= Brief =
Restate the following data in its entirety, word for word and without images.
'''
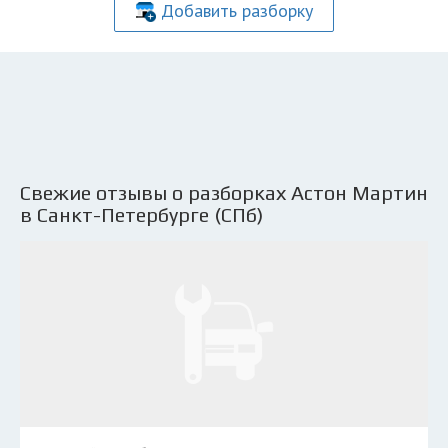
Добавить разборку
Свежие отзывы о разборках Астон Мартин
в Санкт-Петербурге (СПб)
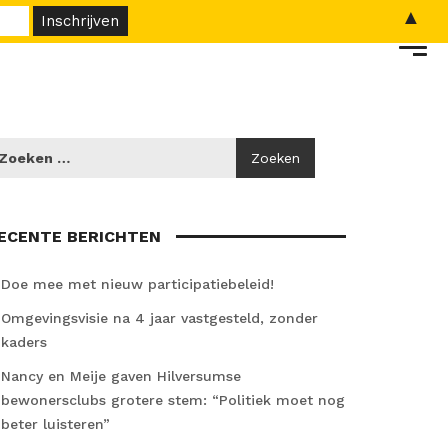
▲
ECENTE BERICHTEN
Doe mee met nieuw participatiebeleid!
Omgevingsvisie na 4 jaar vastgesteld, zonder
kaders
Nancy en Meije gaven Hilversumse
bewonersclubs grotere stem: “Politiek moet nog
beter luisteren”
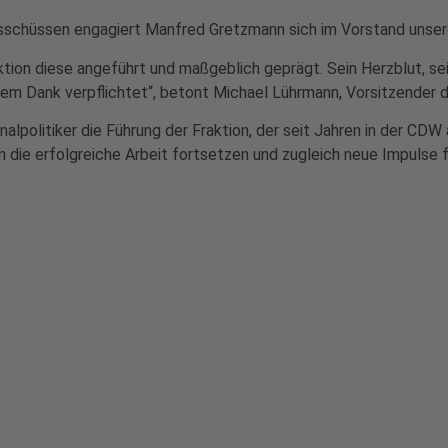
Ausschüssen engagiert Manfred Gretzmann sich im Vorstand unser
ion diese angeführt und maßgeblich geprägt. Sein Herzblut, se
em Dank verpflichtet“, betont Michael Lührmann, Vorsitzender 
lpolitiker die Führung der Fraktion, der seit Jahren in der CDW 
on die erfolgreiche Arbeit fortsetzen und zugleich neue Impulse 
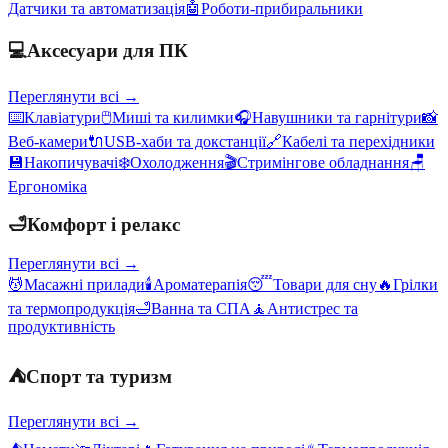
Датчики та автоматизація
🤖
Роботи-прибиральники
💻
Аксесуари для ПК
Переглянути всі →
⌨️
Клавіатури
🖱️
Миші та килимки
🎧
Навушники та гарнітури
📸
Веб-камери
🔌
USB-хаби та докстанції
🔗
Кабелі та перехідники
💾
Накопичувачі
❄️
Охолодження
🎬
Стримінгове обладнання
🪑
Ергономіка
🛁
Комфорт і релакс
Переглянути всі →
💆
Масажні прилади
🕯️
Ароматерапія
😴
Товари для сну
🔥
Грілки
та термопродукція
🛁
Ванна та СПА
🧘
Антистрес та
продуктивність
⛺
Спорт та туризм
Переглянути всі →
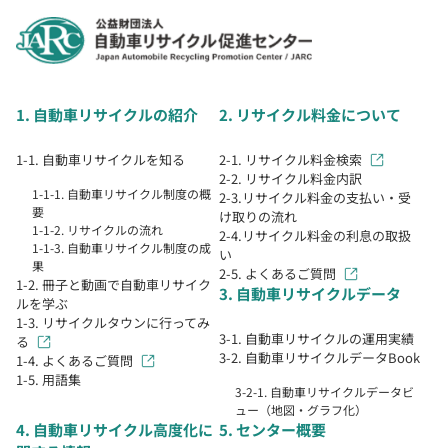
1. 自動車リサイクルの紹介
2. リサイクル料金について
1-1. 自動車リサイクルを知る
2-1. リサイクル料金検索
2-2. リサイクル料金内訳
1-1-1. 自動車リサイクル制度の概
2-3.リサイクル料金の支払い・受
要
け取りの流れ
1-1-2. リサイクルの流れ
2-4.リサイクル料金の利息の取扱
1-1-3. 自動車リサイクル制度の成
い
果
2-5. よくあるご質問
1-2. 冊子と動画で自動車リサイク
3. 自動車リサイクルデータ
ルを学ぶ
1-3. リサイクルタウンに行ってみ
3-1. 自動車リサイクルの運用実績
る
3-2. 自動車リサイクルデータBook
1-4. よくあるご質問
1-5. 用語集
3-2-1. 自動車リサイクルデータビ
ュー（地図・グラフ化）
4. 自動車リサイクル高度化に
5. センター概要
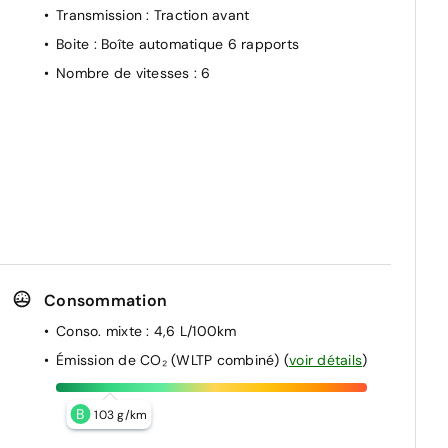
Transmission
: Traction avant
Boite
: Boîte automatique 6 rapports
Nombre de vitesses
: 6
n
Consommation
Conso. mixte
: 4,6 L/100km
Émission de CO₂ (WLTP combiné)
(
voir détails
)
B
103 g/km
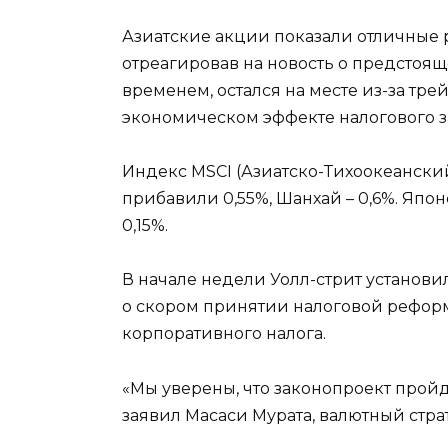
Азиатские акции показали отличные р
отреагировав на новость о предстоя
временем, остался на месте из-за тр
экономическом эффекте налогового з
Индекс MSCI (Азиатско-Тихоокеански
прибавили 0,55%, Шанхай – 0,6%. Япо
0,15%.
В начале недели Уолл-стрит установ
о скором принятии налоговой реформ
корпоративного налога.
«Мы уверены, что законопроект пройдет
заявил Масаси Мурата, валютный страт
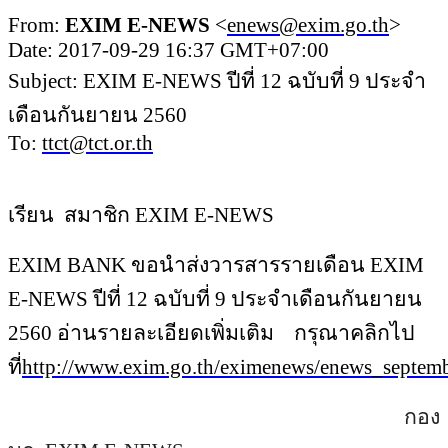
From:
EXIM E-NEWS
<
enews@exim.go.th
>
Date: 2017-09-29 16:37 GMT+07:00
Subject: EXIM E-NEWS ปีที่ 12 ฉบับที่ 9 ประจำ
เดือนกันยายน 2560
To:
ttct@tct.or.th
เรียน
สมาชิก EXIM E-NEWS
EXIM BANK ขอนำส่งวารสารรายเดือน EXIM
E-NEWS ปีที่ 12 ฉบับที่ 9 ประจำเดือนกันยายน
2560 อ่านรายละเอียดเพิ่มเติม กรุณาคลิกไป
ที่
http://www.exim.go.th/eximenews/enews_septem
กอง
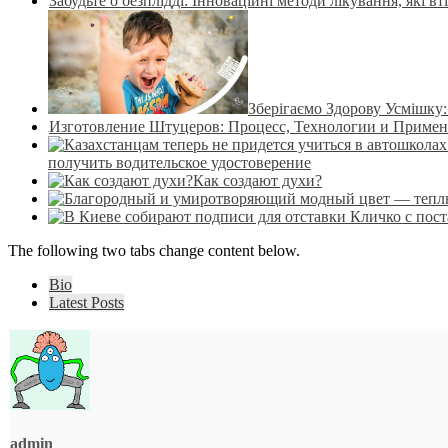
Забудьте о безплідді: Інноваційні методи лікування, які 
Зберігаємо Здорову Усмішку
Изготовление Штуцеров: Процесс, Технологии и Приме
получить водительское удостоверение
Как создают духи?
The following two tabs change content below.
Bio
Latest Posts
admin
'''
= Solution to this task =
Добавить разборку
Свежие отзывы о разборках Астон Мартин
в Санкт-Петербурге (СПб)
▲
ECENTE BERICHTEN
Doe mee met nieuw participatiebeleid!
Omgevingsvisie na 4 jaar vastgesteld, zonder
kaders
Nancy en Meije gaven Hilversumse
bewonersclubs grotere stem: “Politiek moet nog
beter luisteren”
Ausschüssen engagiert Manfred Gretzmann sich im Vorstand unser
ion diese angeführt und maßgeblich geprägt. Sein Herzblut, se
em Dank verpflichtet“, betont Michael Lührmann, Vorsitzender 
lpolitiker die Führung der Fraktion, der seit Jahren in der CDW 
on die erfolgreiche Arbeit fortsetzen und zugleich neue Impulse 
Датчики та автоматизація
🤖
Роботи-прибиральники
💻
Аксесуари для ПК
Переглянути всі →
⌨️
Клавіатури
🖱️
Миші та килимки
🎧
Навушники та гарнітури
📸
Веб-камери
🔌
USB-хаби та докстанції
🔗
Кабелі та перехідники
💾
Накопичувачі
❄️
Охолодження
🎬
Стримінгове обладнання
🪑
Ергономіка
🛁
Комфорт і релакс
Переглянути всі →
💆
Масажні прилади
🕯️
Ароматерапія
😴
Товари для сну
🔥
Грілки
та термопродукція
🛁
Ванна та СПА
🧘
Антистрес та
продуктивність
⛺
Спорт та туризм
Переглянути всі →
1. 自動車リサイクルの紹介
2. リサイクル料金について
1-1. 自動車リサイクルを知る
2-1. リサイクル料金検索
2-2. リサイクル料金内訳
1-1-1. 自動車リサイクル制度の概
2-3.リサイクル料金の支払い・受
要
け取りの流れ
1-1-2. リサイクルの流れ
2-4.リサイクル料金の利息の取扱
1-1-3. 自動車リサイクル制度の成
い
果
2-5. よくあるご質問
1-2. 冊子と動画で自動車リサイク
3. 自動車リサイクルデータ
ルを学ぶ
1-3. リサイクルタウンに行ってみ
3-1. 自動車リサイクルの運用実績
る
3-2. 自動車リサイクルデータBook
1-4. よくあるご質問
1-5. 用語集
3-2-1. 自動車リサイクルデータビ
ュー（地図・グラフ化）
4. 自動車リサイクル高度化に
5. センター概要
Transmission
: Traction avant
Boite
: Boîte automatique 6 rapports
Nombre de vitesses
: 6
n
Consommation
Conso. mixte
: 4,6 L/100km
Émission de CO₂ (WLTP combiné)
(
voir détails
)
B
103 g/km
Азиатские акции показали отличные р
отреагировав на новость о предстоя
временем, остался на месте из-за тр
экономическом эффекте налогового з
Индекс MSCI (Азиатско-Тихоокеански
прибавили 0,55%, Шанхай – 0,6%. Япо
0,15%.
В начале недели Уолл-стрит установ
о скором принятии налоговой реформ
корпоративного налога.
«Мы уверены, что законопроект пройдет
заявил Масаси Мурата, валютный страт
From:
EXIM E-NEWS
<
enews@exim.go.th
>
Date: 2017-09-29 16:37 GMT+07:00
Subject: EXIM E-NEWS ปีที่ 12 ฉบับที่ 9 ประจำ
เดือนกันยายน 2560
To:
ttct@tct.or.th
เรียน
สมาชิก EXIM E-NEWS
EXIM BANK ขอนำส่งวารสารรายเดือน EXIM
E-NEWS ปีที่ 12 ฉบับที่ 9 ประจำเดือนกันยายน
2560 อ่านรายละเอียดเพิ่มเติม กรุณาคลิกไป
ที่
http://www.exim.go.th/eximenews/enews_septem
กอง
Забудьте о безплідді: Інноваційні методи лікування, які 
Зберігаємо Здорову Усмішку
Изготовление Штуцеров: Процесс, Технологии и Приме
получить водительское удостоверение
Как создают духи?
The following two tabs change content below.
Bio
Latest Posts
admin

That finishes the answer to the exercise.